July 2, 2008

When audience members attack

Do you ever feel like an audience member is attacking you when they ask challenging questions during your presentation?

Hopefully, your audience doesn't actually try to discredit you or prove you wrong, as a client recently mentioned to me, but sometimes a particular question can provoke a feeling of anger or defensiveness. You might get riled up. You might get ruffled. You might feel confused and uncomfortable.

Take it easy, big guy. Here are some ways to get past that rush of blood to the head and take the tough questions with ease.

1. Anticipate the challenges.

Part of preparing for a presentation is anticipating the possible challenges to your message. You might think that there are some topics that nobody could possibly challenge, but that's never the case.

What are the arguments against your points? Be prepared to back up your facts and your opinions.

2. Don't take it personally.

Just because the person is disagreeing with your ideas or your content, that doesn't mean he has anything against you as a person. Accept the question as being about ideas and nothing more.

3. Don't assume the question is adversarial.

The main point I want to make here is that, just because you perceive a question to be adversarial, doesn't mean it is adversarial.

Give your audience member the benefit of the doubt and assume that he is truly curious and is asking the question with good intentions.

Try reframing the way you look at audience questions, and be prepared for the tough ones, and you'll experience a lot less stress and discomfort at Q&A time.

Here are a couple of articles about dealing with true hecklers:

Heckle Schmeckle

Hecklers: The original backchannel

1 comments. Please add yours! :

Terry Gault said...


Thanks for brining up this point. Every presenter will eventually run into the problem of a tough audience so it is good to be prepared for this.

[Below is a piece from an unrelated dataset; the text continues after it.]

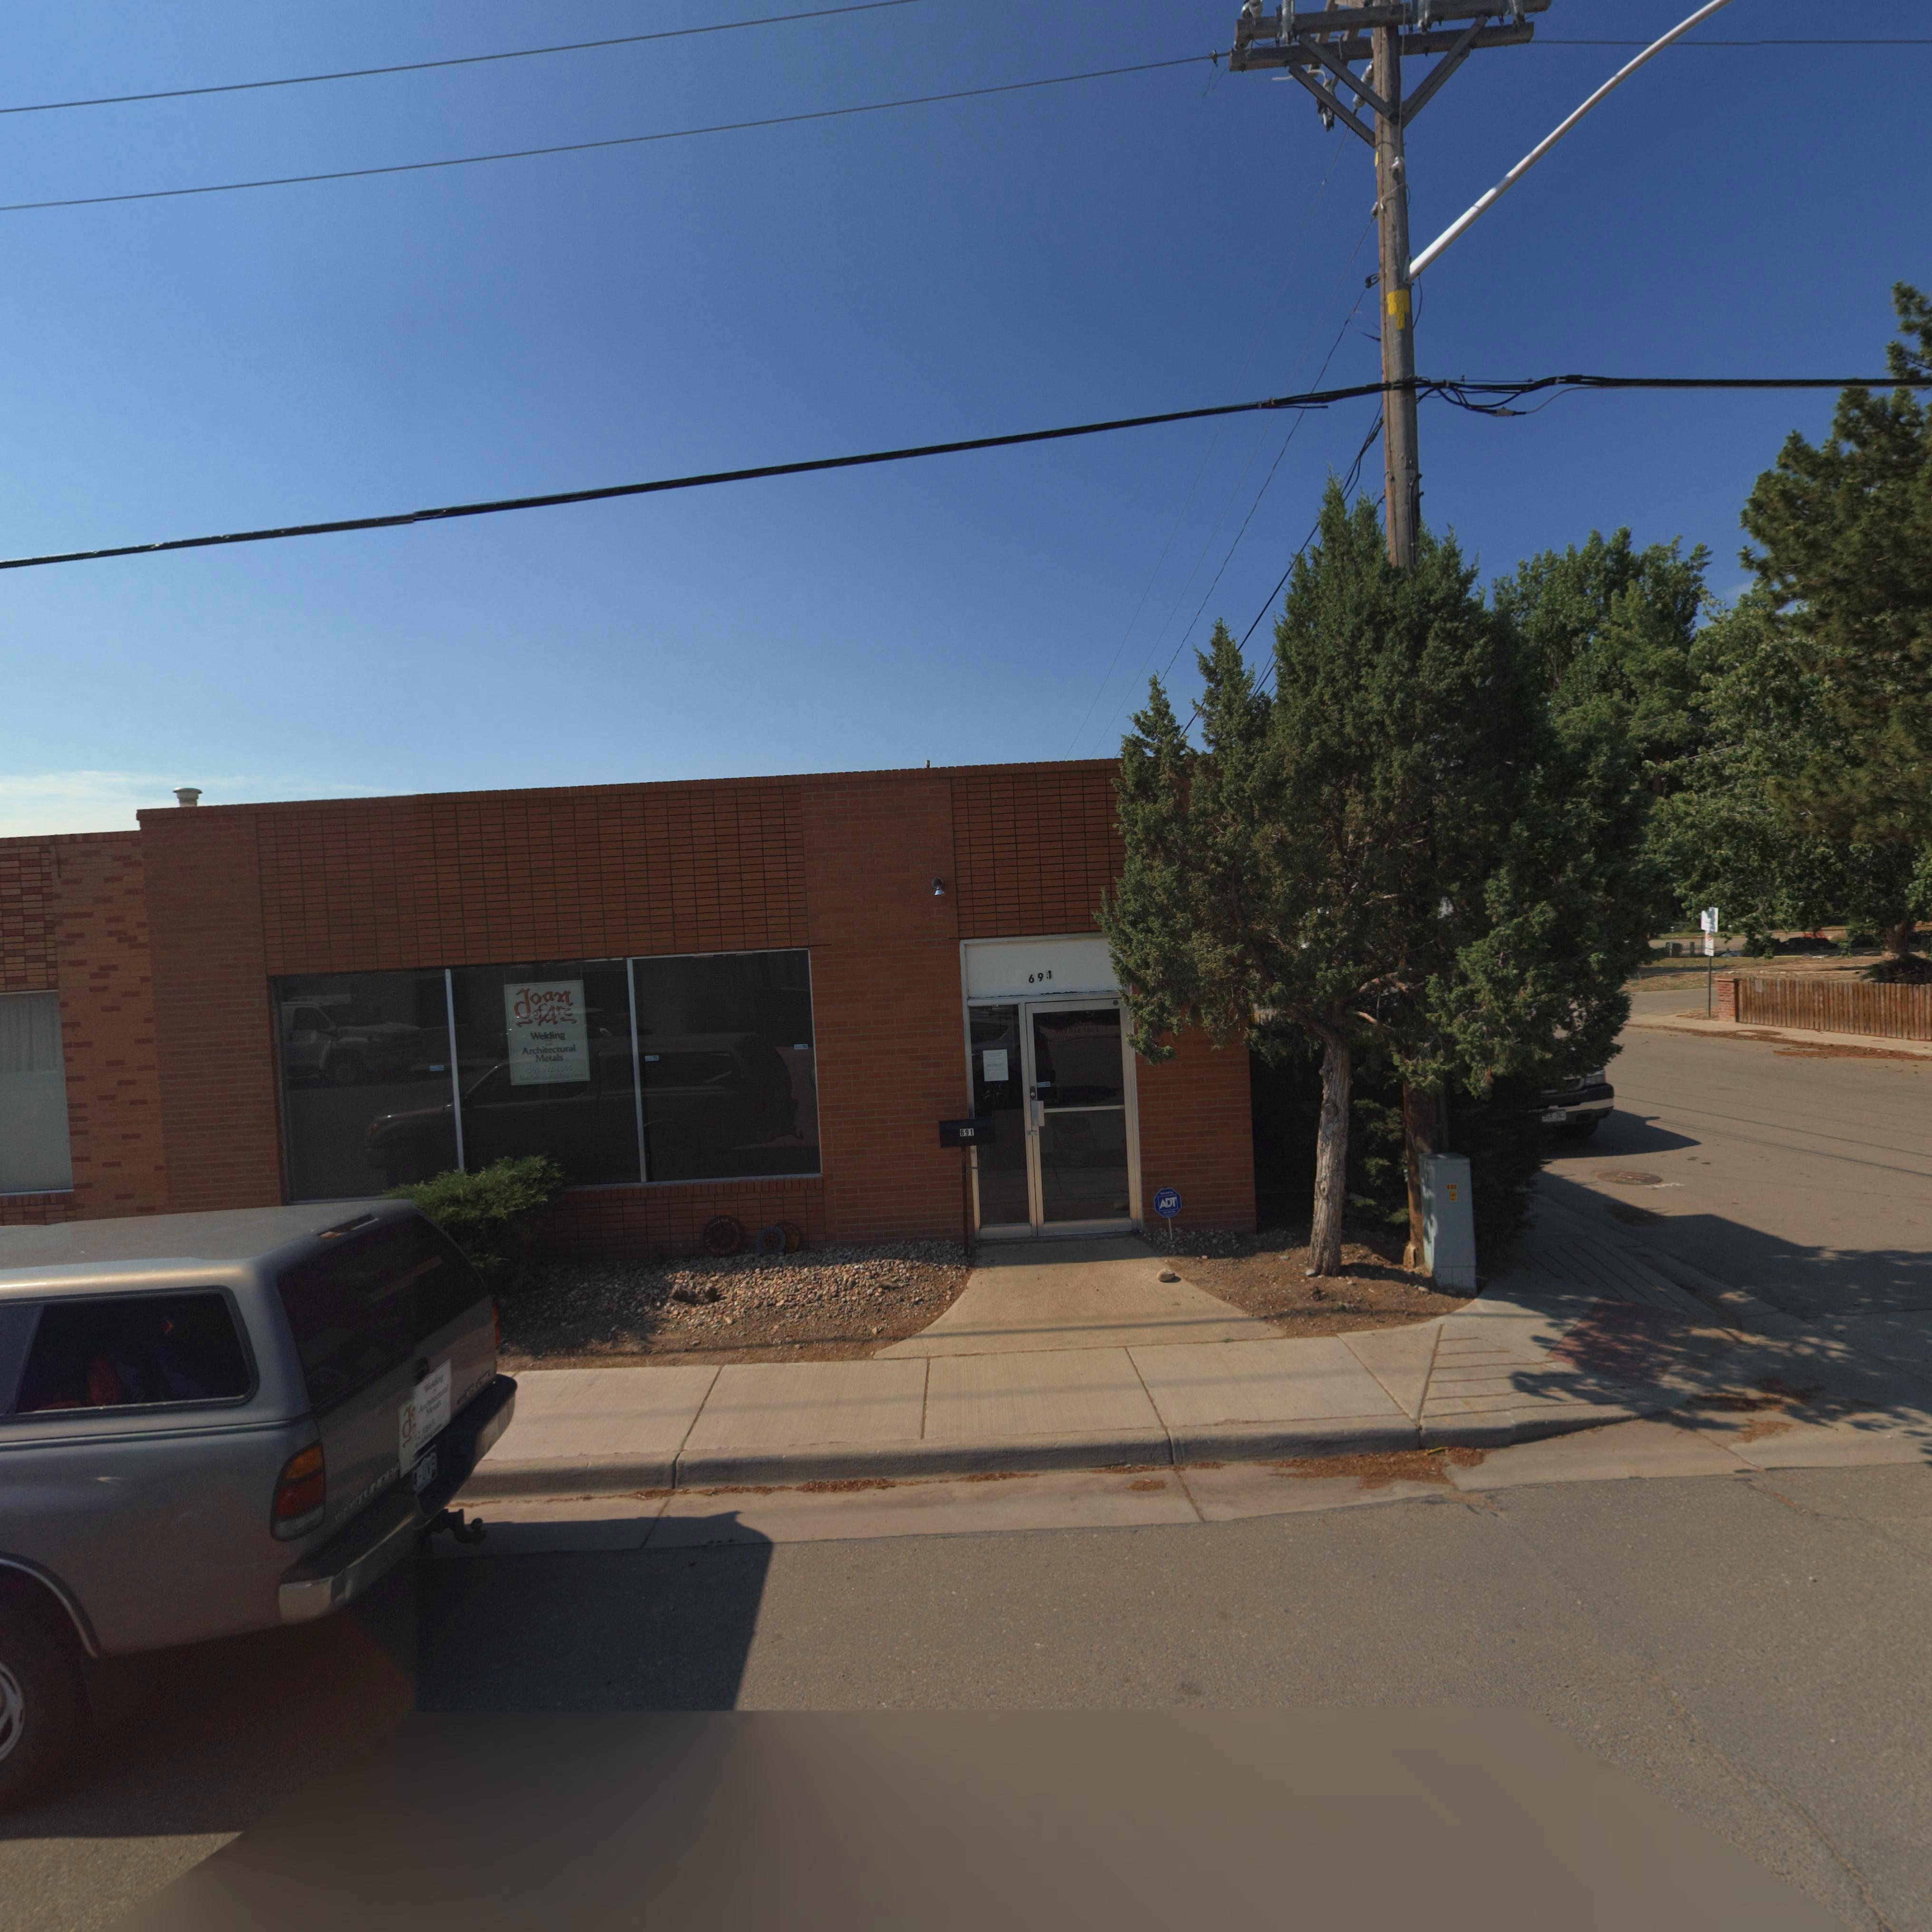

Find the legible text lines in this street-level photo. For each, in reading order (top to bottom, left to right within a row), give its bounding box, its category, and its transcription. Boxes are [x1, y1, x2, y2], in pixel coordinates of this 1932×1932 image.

Here is my method for what I call "stump the chump:"

* Let the person trying to stump you be “the expert”.
“Wow, you really know a lot about this!”
* Engage them with humor and have fun with them.
“Maybe you should be up here delivering this presentation.”
“Let’s check with Bob. He is the expert, after all.”
* Keep a very warm, friendly “interface”. This allows you to maintain control over your state of being and will keep the rest of the audience on your side.
* Play the role of “helpful facilitator.”
“I am just trying to be as helpful as I can be.”
* When the expert / pain-in-the-donkey starts to take you down into the weeds, get the group to help you out.
“Gee, I’d love to talk more about this. At the same time, I want to make sure that others in the group get what they need from our time together. (To the group) Do we want to dive deeper into this topic right now?”
Then the group can be the bad guy, saying no, while you remain the “helpful facilitator.”
“Bob, I want to make sure that you get what you need. Maybe I can arrange some time to dive into this with you.”
* Let go of the need to be right. After all, do you want to be “right” or do you want to get what you want?

You usually can avoid this situation if you take a few simple rules into account whenever you are asked a question:

• Always take a One-second pause to:
o Honor the question with some thought.
o Give the questioner time to rephrase the question
o Give someone else time to answer the question for you. In that case, you have run no risk at all.
• Repeat / paraphrase / clarify
o Repeat in a large crowd to make sure everyone hears the question.
o Paraphrase when you suspect that you do but are not entirely sure you understand the question.
o Don’t hesitate to ask a clarifying question:
“Why is that a concern for you?”
“How does that impact you?”
“Why is it important to know that?”
“I am a little confused. Can you help me understand the question?”
• Dual eye contact
Look not only at the questioner but the whole audience to
o Keep them involved
o Monitor the behavior of others
• Be responsive
o Be direct – answer the question that was asked.
o Be simple – answer ONLY the question that was asked.
The audience will ask for more, if they want it.
• Parking lot
Take the question offline or tell them you’ll cover it later in the demo / presentation.
• Confirm the answer
o “Does that answer your question?”
o “Does that work for you?”
o “Is that helpful?”

Remaining calm and competent in a difficult situations like these not only boost self-confidence, but can also lead to increased audience appreciation.